É o que fazem as candidatas que encabeçam as pesquisas de intenção de voto. A petista Dilma Rousseff apela deslavadamente para o medo. Repete à exaustão que ai dos brasileiros pobres se ela não ficar mais quatro anos no Planalto, com "mais mudanças, mais futuro", porque os outros ou estão a serviço do capital financeiro ou já prometeram "ajustes dolorosos". De seu lado, Marina Silva, a ex-candidata a vice de Eduardo Campos, do PSB, que a "Providência Divina", como disse, alçou para o topo depois do acidente aéreo de 13 de agosto, vaza a cada aparição a sua trajetória de superação de adversidades e, sempre que pode, toma como pessoais as críticas políticas de que é alvo. Nesse sentido, não há nada de novo a amparar o advento da "nova política" que ela antecipa.

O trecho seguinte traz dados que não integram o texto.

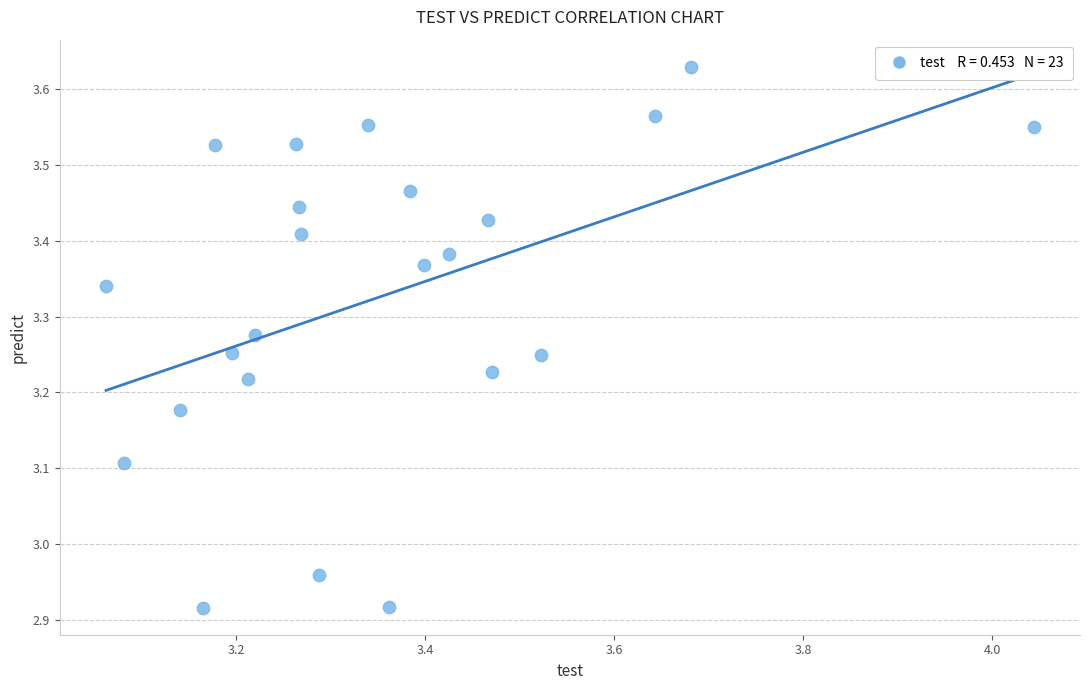

What is the range of Y values (max minus min)?

0.7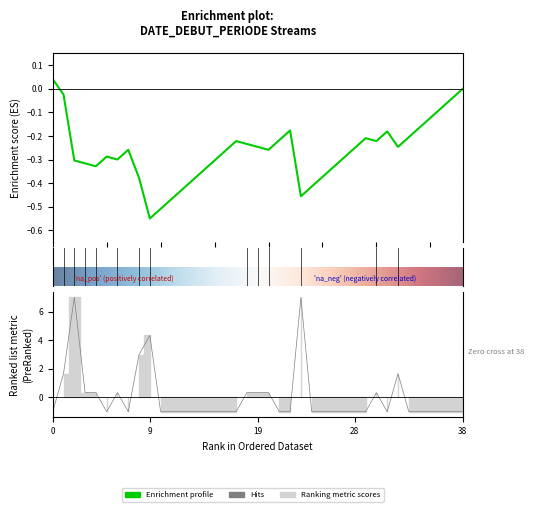

What is the difference between the maximum and second lowest values?

8.0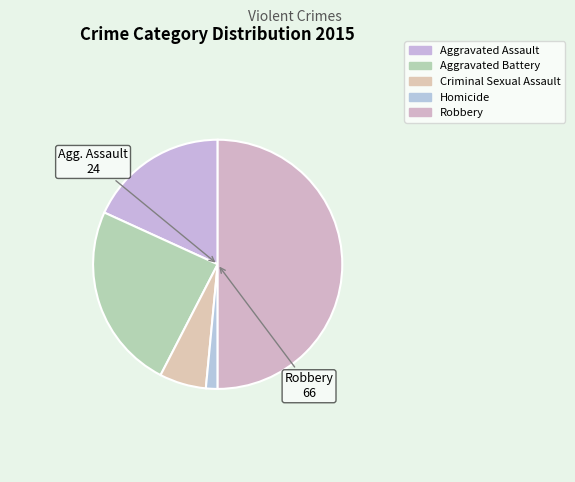

To the nearest percent, what is the average slice percentage?

20%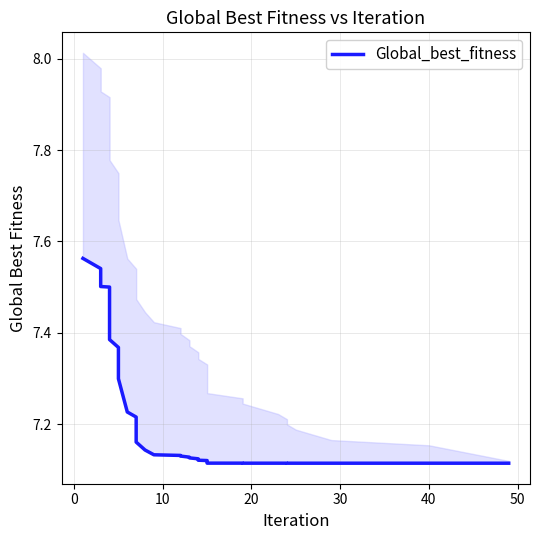

True or false: there are more than 1 points higher than both neighbors.

False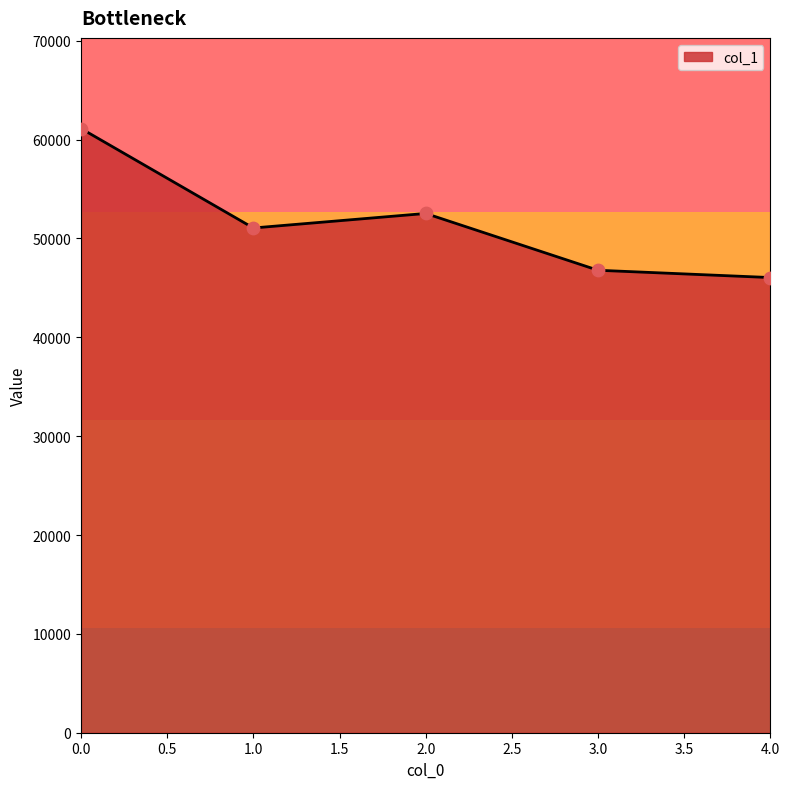

What is the ratio of the value at 2.0 to the value at 4.0?

1.1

O tucano Aécio Neves, enfim, continua perplexo por ter ido dormir certa noite embalado pela certeza da ida ao segundo turno e, quem sabe, à vitória final apenas para descobrir na manhã seguinte que Marina havia tomado o seu lugar na corrida. "A coisa mudou e vamos reconhecer que mudou", admite um tanto tardiamente, mas demonstra insegurança quanto aos rumos a tomar. Ora ataca a presidente por recorrer ao "vale-tudo" contra a rival, ora faz coro com ela na acusação de que a outra "se dá como vítima".

A questão é que o clima da campanha é o pior possível e, salvo o eterno improvável, assim prosseguirá. Os campos da peleja podem mudar, mas não o jogo pesado de Dilma nem os revides descalibrados da oponente. Isso ficou claro, primeiro, na pendenga sobre a independência do Banco Central (BC), apoiada por Marina. E, agora, sobre a importância do pré-sal.

No caso do BC, Dilma sugeriu que Marina é "sustentada" por banqueiros. Na réplica, esta se enrolou ao dizer que a meta é proteger a instituição "dos grupos que acabaram com a Petrobrás". No caso do pré-sal, a presidente tenta extrair o que puder do fato de o termo aparecer apenas uma vez no programa de Marina. Ela é verberada por desdenhar de uma fonte de riqueza que trará para a educação e a saúde R$ 1,3 trilhão - um chute. Há pouco, em um comício em Belém, um Lula transtornado berrou que, se a presidente precisar, "eu vou mergulhar e buscar lá no fundo o petróleo". E de novo não ocorreu a Marina réplica melhor do que afirmar que o PT colocou "por 12 anos um diretor para assaltar os cofres da Petrobrás". Na realidade, quem apadrinhou Paulo Roberto Costa na estatal foi o PP, com o aval do PMDB.

Nesse clima, não admira que os 22 dias que faltam até a votação pareçam uma eternidade.